A solution containing $$10 \text{ g}$$ of an electrolyte $$AB_2$$ in $$100 \text{ g}$$ of water boils at $$100.52°C$$. The degree of ionization of the electrolyte $$(\alpha)$$ is ______ $$\times 10^{-1}$$. (nearest integer) [Given: Molar mass of $$AB_2 = 200 \text{ g mol}^{-1}$$, $$K_b$$ (molal boiling point elevation const. of water) $$= 0.52 \text{ K kg mol}^{-1}$$, boiling point of water $$= 100°C$$; $$AB_2$$ ionises as $$AB_2 \rightarrow A^{2+} + 2B^-$$]

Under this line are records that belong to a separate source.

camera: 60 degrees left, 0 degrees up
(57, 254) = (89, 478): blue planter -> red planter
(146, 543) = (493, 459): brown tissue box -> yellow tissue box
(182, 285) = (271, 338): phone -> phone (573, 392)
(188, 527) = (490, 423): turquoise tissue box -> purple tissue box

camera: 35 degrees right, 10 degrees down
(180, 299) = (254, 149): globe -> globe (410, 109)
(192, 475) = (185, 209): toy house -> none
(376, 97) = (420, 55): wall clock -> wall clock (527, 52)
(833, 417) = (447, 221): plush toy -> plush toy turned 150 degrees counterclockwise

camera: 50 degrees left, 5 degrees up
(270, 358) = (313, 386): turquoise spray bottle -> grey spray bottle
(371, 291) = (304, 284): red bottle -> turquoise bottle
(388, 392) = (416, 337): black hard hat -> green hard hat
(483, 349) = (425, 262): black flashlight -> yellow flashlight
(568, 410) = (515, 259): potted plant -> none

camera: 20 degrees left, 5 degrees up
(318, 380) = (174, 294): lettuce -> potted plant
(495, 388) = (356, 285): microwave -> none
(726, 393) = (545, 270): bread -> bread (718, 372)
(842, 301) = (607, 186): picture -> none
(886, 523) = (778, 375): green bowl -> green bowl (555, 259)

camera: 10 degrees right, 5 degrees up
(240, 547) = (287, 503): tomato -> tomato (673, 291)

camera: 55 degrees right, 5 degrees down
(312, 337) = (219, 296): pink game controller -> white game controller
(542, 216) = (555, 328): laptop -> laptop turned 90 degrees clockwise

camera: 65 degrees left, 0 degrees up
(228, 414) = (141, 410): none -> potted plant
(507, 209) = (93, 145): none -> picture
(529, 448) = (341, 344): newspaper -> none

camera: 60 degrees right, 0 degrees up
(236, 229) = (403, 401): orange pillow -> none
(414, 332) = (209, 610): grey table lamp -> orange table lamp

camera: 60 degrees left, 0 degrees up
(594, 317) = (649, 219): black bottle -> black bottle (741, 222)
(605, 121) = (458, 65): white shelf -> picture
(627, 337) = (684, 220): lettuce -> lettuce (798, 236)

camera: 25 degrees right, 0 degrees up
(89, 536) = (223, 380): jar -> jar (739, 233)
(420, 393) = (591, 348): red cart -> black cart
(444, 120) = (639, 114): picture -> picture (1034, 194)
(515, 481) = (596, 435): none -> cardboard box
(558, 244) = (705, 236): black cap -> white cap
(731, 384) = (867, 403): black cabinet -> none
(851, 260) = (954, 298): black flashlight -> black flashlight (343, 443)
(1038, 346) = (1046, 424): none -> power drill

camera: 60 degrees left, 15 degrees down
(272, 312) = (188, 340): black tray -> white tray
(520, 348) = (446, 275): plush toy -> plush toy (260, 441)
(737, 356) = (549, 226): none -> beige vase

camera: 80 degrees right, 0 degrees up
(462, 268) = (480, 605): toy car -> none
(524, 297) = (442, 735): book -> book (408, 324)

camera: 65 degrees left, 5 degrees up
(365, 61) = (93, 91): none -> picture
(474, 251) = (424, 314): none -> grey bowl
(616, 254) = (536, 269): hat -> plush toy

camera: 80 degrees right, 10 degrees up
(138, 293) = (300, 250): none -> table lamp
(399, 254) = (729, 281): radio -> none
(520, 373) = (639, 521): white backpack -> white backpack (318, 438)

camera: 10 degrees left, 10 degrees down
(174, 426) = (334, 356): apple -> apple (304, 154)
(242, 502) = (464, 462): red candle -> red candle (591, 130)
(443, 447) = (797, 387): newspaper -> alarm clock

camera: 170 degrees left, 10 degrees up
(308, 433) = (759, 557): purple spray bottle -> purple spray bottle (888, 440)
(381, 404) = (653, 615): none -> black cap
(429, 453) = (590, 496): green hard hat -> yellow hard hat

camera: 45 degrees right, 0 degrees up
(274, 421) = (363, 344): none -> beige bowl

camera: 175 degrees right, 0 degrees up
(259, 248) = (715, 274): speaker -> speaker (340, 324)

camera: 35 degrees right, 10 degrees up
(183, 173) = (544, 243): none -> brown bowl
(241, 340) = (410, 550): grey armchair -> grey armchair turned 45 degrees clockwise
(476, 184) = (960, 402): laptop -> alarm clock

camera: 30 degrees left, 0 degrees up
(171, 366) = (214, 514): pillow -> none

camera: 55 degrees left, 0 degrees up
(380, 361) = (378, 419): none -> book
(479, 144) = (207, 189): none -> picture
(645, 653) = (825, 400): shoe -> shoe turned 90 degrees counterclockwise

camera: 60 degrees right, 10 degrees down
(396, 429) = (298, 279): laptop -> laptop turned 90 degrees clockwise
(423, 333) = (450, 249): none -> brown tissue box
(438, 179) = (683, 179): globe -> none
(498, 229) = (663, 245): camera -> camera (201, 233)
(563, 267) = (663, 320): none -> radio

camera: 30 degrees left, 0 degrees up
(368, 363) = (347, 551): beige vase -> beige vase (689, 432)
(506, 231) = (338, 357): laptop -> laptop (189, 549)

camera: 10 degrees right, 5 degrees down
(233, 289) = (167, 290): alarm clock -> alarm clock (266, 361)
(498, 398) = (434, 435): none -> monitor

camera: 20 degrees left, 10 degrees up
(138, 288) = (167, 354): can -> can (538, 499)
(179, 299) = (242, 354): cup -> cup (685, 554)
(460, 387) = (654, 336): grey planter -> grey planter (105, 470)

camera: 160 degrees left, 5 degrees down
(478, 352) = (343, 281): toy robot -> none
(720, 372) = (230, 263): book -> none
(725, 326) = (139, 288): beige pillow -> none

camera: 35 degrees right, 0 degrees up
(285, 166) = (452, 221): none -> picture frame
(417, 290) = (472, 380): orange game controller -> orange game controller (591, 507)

Find the degree of ionization $$\alpha$$ for electrolyte $$AB_2$$.

Boiling point elevation is calculated as $$\Delta T_b = 100.52 - 100 = 0.52°C$$.

Since $$\Delta T_b = iK_bm$$, where $$m$$ is the molality, we first determine $$m$$.

Substituting the values gives $$m = \frac{10/200}{100/1000} = \frac{0.05}{0.1} = 0.5 \text{ mol/kg}$$.

Using $$\Delta T_b = iK_bm$$ again with $$0.52 = i \times 0.52 \times 0.5$$ leads to $$i = \frac{0.52}{0.26} = 2$$.

The dissociation of $$AB_2$$ is represented by $$AB_2 \rightarrow A^{2+} + 2B^-$$, yielding $$n = 3$$ ions.

Relating the van't Hoff factor to the degree of ionization via $$i = 1 + (n-1)\alpha$$, we have $$2 = 1 + 2\alpha$$, which gives $$\alpha = 0.5$$.

Therefore, $$\alpha = 0.5 = 5 \times 10^{-1}$$.

The correct answer is 5.